» **TO DO**:
Without the images, output each record below as it stands.

» **DATA FOR THIS TASK**:

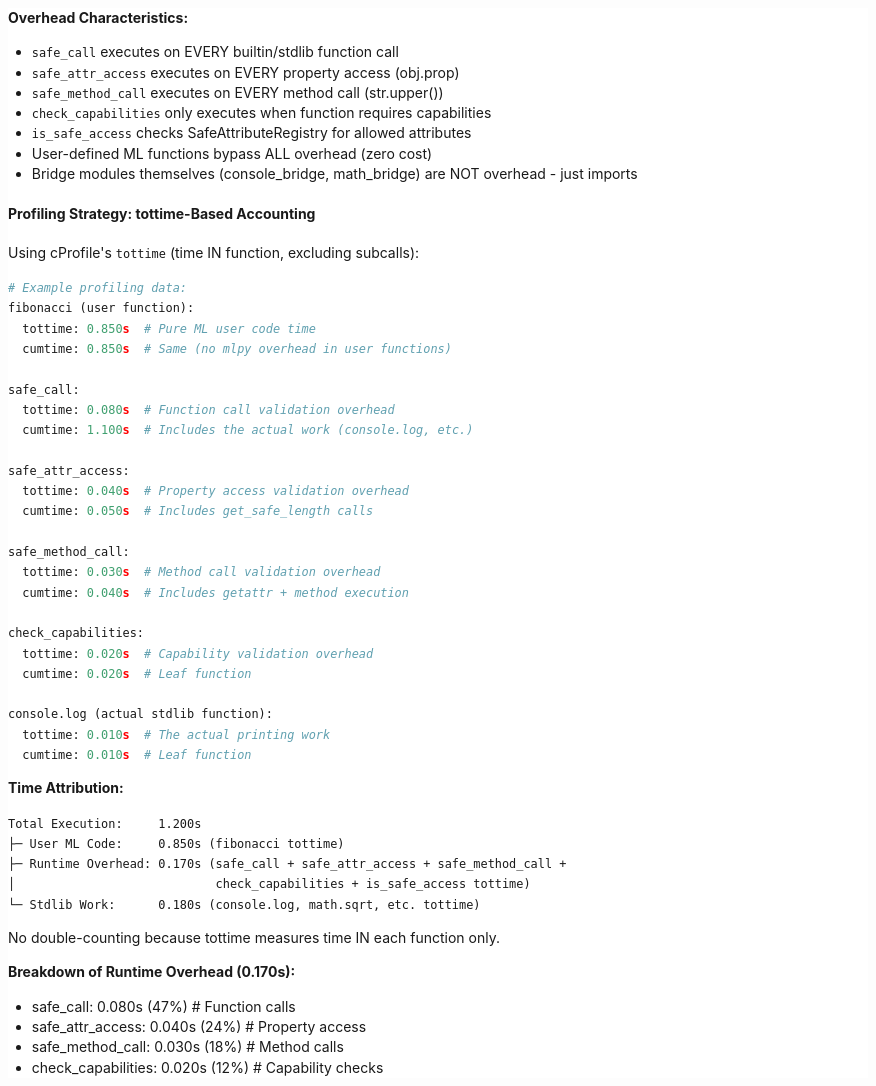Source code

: **Overhead Characteristics:**
- `safe_call` executes on EVERY builtin/stdlib function call
- `safe_attr_access` executes on EVERY property access (obj.prop)
- `safe_method_call` executes on EVERY method call (str.upper())
- `check_capabilities` only executes when function requires capabilities
- `is_safe_access` checks SafeAttributeRegistry for allowed attributes
- User-defined ML functions bypass ALL overhead (zero cost)
- Bridge modules themselves (console_bridge, math_bridge) are NOT overhead - just imports

#### Profiling Strategy: tottime-Based Accounting

Using cProfile's `tottime` (time IN function, excluding subcalls):

```python
# Example profiling data:
fibonacci (user function):
  tottime: 0.850s  # Pure ML user code time
  cumtime: 0.850s  # Same (no mlpy overhead in user functions)

safe_call:
  tottime: 0.080s  # Function call validation overhead
  cumtime: 1.100s  # Includes the actual work (console.log, etc.)

safe_attr_access:
  tottime: 0.040s  # Property access validation overhead
  cumtime: 0.050s  # Includes get_safe_length calls

safe_method_call:
  tottime: 0.030s  # Method call validation overhead
  cumtime: 0.040s  # Includes getattr + method execution

check_capabilities:
  tottime: 0.020s  # Capability validation overhead
  cumtime: 0.020s  # Leaf function

console.log (actual stdlib function):
  tottime: 0.010s  # The actual printing work
  cumtime: 0.010s  # Leaf function
```

**Time Attribution:**
```
Total Execution:     1.200s
├─ User ML Code:     0.850s (fibonacci tottime)
├─ Runtime Overhead: 0.170s (safe_call + safe_attr_access + safe_method_call +
│                            check_capabilities + is_safe_access tottime)
└─ Stdlib Work:      0.180s (console.log, math.sqrt, etc. tottime)
```

No double-counting because tottime measures time IN each function only.

**Breakdown of Runtime Overhead (0.170s):**
- safe_call:         0.080s (47%)  # Function calls
- safe_attr_access:  0.040s (24%)  # Property access
- safe_method_call:  0.030s (18%)  # Method calls
- check_capabilities: 0.020s (12%) # Capability checks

» **OUTPUT FOR THIS EXERCISE**:
Source code

: **Overhead Characteristics:**
- `safe_call` executes on EVERY builtin/stdlib function call
- `safe_attr_access` executes on EVERY property access (obj.prop)
- `safe_method_call` executes on EVERY method call (str.upper())
- `check_capabilities` only executes when function requires capabilities
- `is_safe_access` checks SafeAttributeRegistry for allowed attributes
- User-defined ML functions bypass ALL overhead (zero cost)
- Bridge modules themselves (console_bridge, math_bridge) are NOT overhead - just imports

#### Profiling Strategy: tottime-Based Accounting

Using cProfile's `tottime` (time IN function, excluding subcalls):

```python
# Example profiling data:
fibonacci (user function):
  tottime: 0.850s  # Pure ML user code time
  cumtime: 0.850s  # Same (no mlpy overhead in user functions)

safe_call:
  tottime: 0.080s  # Function call validation overhead
  cumtime: 1.100s  # Includes the actual work (console.log, etc.)

safe_attr_access:
  tottime: 0.040s  # Property access validation overhead
  cumtime: 0.050s  # Includes get_safe_length calls

safe_method_call:
  tottime: 0.030s  # Method call validation overhead
  cumtime: 0.040s  # Includes getattr + method execution

check_capabilities:
  tottime: 0.020s  # Capability validation overhead
  cumtime: 0.020s  # Leaf function

console.log (actual stdlib function):
  tottime: 0.010s  # The actual printing work
  cumtime: 0.010s  # Leaf function
```

**Time Attribution:**
```
Total Execution:     1.200s
├─ User ML Code:     0.850s (fibonacci tottime)
├─ Runtime Overhead: 0.170s (safe_call + safe_attr_access + safe_method_call +
│                            check_capabilities + is_safe_access tottime)
└─ Stdlib Work:      0.180s (console.log, math.sqrt, etc. tottime)
```

No double-counting because tottime measures time IN each function only.

**Breakdown of Runtime Overhead (0.170s):**
- safe_call:         0.080s (47%)  # Function calls
- safe_attr_access:  0.040s (24%)  # Property access
- safe_method_call:  0.030s (18%)  # Method calls
- check_capabilities: 0.020s (12%) # Capability checks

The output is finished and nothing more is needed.